Look over the entries below. Report how many lines hold the word "negative", and only that.
Segment Start: Data provided
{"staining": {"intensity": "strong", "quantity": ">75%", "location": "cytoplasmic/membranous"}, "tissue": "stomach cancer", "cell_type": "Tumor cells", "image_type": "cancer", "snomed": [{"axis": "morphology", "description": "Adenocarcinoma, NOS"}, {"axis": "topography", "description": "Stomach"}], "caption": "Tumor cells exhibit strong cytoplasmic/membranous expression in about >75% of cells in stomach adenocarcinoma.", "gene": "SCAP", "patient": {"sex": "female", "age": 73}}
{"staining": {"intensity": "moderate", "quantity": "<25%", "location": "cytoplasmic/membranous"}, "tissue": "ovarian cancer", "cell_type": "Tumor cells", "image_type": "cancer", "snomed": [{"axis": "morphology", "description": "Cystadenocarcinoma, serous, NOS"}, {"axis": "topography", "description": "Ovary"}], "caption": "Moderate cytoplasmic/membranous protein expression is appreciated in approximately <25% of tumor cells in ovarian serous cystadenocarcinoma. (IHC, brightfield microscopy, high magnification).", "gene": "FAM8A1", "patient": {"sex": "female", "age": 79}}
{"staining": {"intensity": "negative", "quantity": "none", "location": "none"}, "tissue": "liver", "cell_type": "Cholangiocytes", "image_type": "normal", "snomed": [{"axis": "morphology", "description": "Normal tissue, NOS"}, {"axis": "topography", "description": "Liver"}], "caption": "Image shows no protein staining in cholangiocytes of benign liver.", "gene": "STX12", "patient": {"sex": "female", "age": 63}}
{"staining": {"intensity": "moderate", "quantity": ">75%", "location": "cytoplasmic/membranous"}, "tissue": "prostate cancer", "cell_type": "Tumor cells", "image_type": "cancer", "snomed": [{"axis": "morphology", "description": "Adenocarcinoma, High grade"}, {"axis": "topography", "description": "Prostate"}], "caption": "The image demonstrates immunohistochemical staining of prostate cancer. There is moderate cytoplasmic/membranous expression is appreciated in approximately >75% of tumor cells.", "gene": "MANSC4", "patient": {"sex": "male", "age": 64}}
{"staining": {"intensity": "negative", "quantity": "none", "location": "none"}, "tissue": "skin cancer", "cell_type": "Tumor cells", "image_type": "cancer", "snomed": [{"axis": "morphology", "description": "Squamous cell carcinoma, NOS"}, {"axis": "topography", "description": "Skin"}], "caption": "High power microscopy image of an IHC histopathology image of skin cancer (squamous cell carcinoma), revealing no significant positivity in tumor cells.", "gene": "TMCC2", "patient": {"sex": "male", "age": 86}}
Segment End: Data provided
» Output of the task:
2